Ingevolge artikel 3.117, eerste lid, onder b, van het Activiteitenbesluit, vindt het oprichten, uitbreiden of wijzigen van een dierenverblijf met dieren zonder geuremissiefactor niet plaats, indien binnen de inrichting de afstand tussen enig dierenverblijf waar dieren zonder geuremissiefactor worden gehouden en een geurgevoelig object, na oprichting, uitbreiding of wijziging minder dan 50 meter bedraagt, indien het geurgevoelig object buiten de bebouwde kom is gelegen.
Ingevolge artikel 3.118, eerste lid, zijn de artikelen 3.115 tot en met 3.117 niet van toepassing voor zover bij verordening op grond van artikel 6 van de Wet geurhinder en veehouderij (Wgv) andere waarden of afstanden zijn gesteld. In dat geval vindt het oprichten, uitbreiden of wijzigen van een dierenverblijf niet plaats, indien na die oprichting, uitbreiding of wijziging de geurbelasting die de inrichting vanwege dierenverblijven waar dieren met geuremissiefactor worden gehouden veroorzaakt op geurgevoelige objecten, groter is dan de in de verordening vastgestelde belasting dan wel, indien binnen de inrichting de afstand tussen enig dierenverblijf waar dieren zonder geuremissiefactor worden gehouden en een geurgevoelig object kleiner is dan in de verordening vastgestelde afstand.
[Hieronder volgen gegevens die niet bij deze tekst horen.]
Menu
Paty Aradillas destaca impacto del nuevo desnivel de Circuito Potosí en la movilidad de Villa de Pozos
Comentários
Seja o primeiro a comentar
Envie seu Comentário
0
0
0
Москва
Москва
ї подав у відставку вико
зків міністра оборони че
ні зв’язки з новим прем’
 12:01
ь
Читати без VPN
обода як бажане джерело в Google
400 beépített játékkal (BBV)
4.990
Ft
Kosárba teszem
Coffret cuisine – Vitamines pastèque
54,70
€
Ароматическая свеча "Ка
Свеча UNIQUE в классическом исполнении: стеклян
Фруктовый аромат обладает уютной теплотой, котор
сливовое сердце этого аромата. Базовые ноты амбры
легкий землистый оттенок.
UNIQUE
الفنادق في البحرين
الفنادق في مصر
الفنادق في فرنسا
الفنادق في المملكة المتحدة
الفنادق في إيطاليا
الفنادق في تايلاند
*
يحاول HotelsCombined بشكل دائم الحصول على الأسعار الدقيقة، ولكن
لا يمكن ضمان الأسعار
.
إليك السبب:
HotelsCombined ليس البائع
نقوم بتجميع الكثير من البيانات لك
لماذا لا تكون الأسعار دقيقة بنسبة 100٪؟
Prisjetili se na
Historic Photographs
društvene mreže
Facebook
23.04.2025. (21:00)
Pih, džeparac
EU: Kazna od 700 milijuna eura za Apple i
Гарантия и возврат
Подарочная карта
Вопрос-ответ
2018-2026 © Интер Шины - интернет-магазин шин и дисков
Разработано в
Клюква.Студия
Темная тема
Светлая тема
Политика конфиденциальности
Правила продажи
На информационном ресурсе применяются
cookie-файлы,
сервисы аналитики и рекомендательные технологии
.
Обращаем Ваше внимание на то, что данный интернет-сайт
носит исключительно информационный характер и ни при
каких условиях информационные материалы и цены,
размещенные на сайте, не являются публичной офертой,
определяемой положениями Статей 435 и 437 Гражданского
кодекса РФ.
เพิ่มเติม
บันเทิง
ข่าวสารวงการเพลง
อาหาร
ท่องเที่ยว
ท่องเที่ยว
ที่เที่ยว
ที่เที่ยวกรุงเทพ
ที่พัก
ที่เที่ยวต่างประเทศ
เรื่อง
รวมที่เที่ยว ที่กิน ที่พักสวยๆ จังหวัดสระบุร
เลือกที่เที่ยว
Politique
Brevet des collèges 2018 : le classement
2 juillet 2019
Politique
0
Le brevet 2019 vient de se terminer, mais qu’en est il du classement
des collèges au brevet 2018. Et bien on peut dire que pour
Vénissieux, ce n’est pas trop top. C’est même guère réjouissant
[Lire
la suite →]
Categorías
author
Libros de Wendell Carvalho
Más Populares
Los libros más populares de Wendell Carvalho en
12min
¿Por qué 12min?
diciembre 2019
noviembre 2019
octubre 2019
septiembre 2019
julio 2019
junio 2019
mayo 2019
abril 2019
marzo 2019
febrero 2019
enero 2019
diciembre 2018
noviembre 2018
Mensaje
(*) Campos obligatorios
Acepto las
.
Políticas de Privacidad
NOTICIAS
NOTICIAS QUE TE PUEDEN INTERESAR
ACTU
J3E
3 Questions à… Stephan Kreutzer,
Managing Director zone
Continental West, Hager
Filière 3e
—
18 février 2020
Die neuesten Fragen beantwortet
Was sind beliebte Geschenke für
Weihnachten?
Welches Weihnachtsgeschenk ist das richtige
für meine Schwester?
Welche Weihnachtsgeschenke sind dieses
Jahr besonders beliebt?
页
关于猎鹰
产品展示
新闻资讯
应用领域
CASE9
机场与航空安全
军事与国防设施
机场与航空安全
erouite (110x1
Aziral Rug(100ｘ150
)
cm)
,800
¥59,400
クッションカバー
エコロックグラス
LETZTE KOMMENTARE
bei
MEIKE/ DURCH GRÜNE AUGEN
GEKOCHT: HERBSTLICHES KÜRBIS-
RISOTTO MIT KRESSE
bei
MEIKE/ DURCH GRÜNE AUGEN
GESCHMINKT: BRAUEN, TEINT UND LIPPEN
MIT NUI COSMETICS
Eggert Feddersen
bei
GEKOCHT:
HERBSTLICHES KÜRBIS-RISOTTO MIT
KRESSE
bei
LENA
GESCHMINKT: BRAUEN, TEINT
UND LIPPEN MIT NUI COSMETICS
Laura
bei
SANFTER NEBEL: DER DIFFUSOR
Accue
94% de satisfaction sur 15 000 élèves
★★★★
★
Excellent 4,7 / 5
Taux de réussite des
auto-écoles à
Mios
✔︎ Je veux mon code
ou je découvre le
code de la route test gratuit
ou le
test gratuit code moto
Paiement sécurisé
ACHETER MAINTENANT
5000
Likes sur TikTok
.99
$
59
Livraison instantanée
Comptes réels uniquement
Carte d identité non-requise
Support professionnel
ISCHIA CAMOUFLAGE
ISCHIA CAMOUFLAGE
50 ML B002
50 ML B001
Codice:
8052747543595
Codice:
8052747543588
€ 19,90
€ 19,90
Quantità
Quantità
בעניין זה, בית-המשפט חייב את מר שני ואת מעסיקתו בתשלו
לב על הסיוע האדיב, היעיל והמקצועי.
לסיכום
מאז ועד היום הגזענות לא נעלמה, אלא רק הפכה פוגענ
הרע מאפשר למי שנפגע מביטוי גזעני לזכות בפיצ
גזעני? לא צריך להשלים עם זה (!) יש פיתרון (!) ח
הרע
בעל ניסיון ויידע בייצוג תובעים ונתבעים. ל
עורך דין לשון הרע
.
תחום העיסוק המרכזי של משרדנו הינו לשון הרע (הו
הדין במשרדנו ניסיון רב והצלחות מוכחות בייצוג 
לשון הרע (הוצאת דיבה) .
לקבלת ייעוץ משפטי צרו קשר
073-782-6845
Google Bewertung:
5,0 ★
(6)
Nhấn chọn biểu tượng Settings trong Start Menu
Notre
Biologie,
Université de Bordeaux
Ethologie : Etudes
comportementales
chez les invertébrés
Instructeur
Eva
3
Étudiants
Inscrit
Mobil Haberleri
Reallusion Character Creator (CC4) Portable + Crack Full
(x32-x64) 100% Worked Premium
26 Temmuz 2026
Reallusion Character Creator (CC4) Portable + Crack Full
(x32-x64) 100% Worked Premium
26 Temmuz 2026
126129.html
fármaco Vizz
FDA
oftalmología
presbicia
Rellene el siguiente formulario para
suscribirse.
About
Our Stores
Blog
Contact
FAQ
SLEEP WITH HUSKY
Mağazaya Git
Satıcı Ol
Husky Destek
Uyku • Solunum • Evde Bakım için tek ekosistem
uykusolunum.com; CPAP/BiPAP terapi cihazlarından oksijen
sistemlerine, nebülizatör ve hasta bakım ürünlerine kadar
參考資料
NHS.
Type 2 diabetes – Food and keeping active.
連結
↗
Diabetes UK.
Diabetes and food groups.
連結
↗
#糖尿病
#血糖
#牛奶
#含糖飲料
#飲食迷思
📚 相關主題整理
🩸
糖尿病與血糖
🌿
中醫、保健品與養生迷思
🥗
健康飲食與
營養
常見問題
Ingevolge artikel 4, eerste lid, aanhef en onder b, van de Wgv bedraagt de afstand tussen een veehouderij waar dieren worden gehouden van een diercategorie waarvoor niet bij ministeriële regeling een geuremissiefactor is vastgesteld en een geurgevoelig object ten minste 50 meter indien het geurgevoelig object buiten de bebouwde kom is gelegen.
Ingevolge artikel 6, derde lid, aanhef en onder b, van de Wgv kan bij gemeentelijke verordening worden bepaald dat binnen een deel van het grondgebied van de gemeente een andere afstand van toepassing is dan de afstand genoemd in artikel 4, eerste lid, met dien verstande dat deze ten minste 25 meter bedraagt indien het geurgevoelig
object buiten de bebouwde kom is gelegen. Bij besluit van 21 april 2009 heeft de raad van de gemeente Lopik een geurgebiedsvisie en geurverordening als bedoeld in artikel 6 Wgv vastgesteld. In artikel 4 van de geurverordening is de minimale afstand voor geurbelasting, in afwijking van artikel 4, eerste lid en onder b, van de Wgv gesteld op 25 meter. Nu bij verordening op grond van artikel 6 van de Wgv andere afstanden zijn gesteld zijn de afstanden als bedoeld in artikel 3.117, eerste lid, van het Activiteitenbesluit niet meer van toepassing, mits voldaan wordt aan de voorwaarde dat de veehouderij minder dan 200 stuks melkrundvee (en 140 stuks jongvee) en/of 50 overige dieren heeft. Indien dit niet het geval is dient de minimale afstand alsnog 50 meter te bedragen.
In het kader van een goede ruimtelijke ordening is het van belang om te kijken naar de omliggende functies in relatie tot de nieuwe functie: past de nieuwe functie in de omgeving? Dit is zowel van belang vanuit de nieuwe functie als gedacht vanuit de omgeving. De wetgeving kent een omgekeerde werking kent. Dat wil zeggen dat ook bij plannen die woningbouwlocaties mogelijk maken wordt getoetst aan de geldende normen.
Planspecifiek
De belangrijkste vraag in dit kader is, bij dit wijzigingsplan is:
Kan er op de omliggende percelen rondom de gewenste ruimtelijke ontwikkeling een goed woon- en verblijfsklimaat worden gegarandeerd?
Voorliggend wijzigingsplan beoogd de verplaatsing van een op 11 augustus 2011 vergunde, maar nooit gebouwde, loods van de westzijde naar de oostzijde van het perceel en de achterwaartse uitbreiding van sleufsilo's. Doordat het wijzigingsplan niet gericht is op een verdere vergroting van de stal (deze is immers op 14 september 2013 al vergund op basis van het geldende bestemmingsplan) vormt het aspect geur geen belemmering.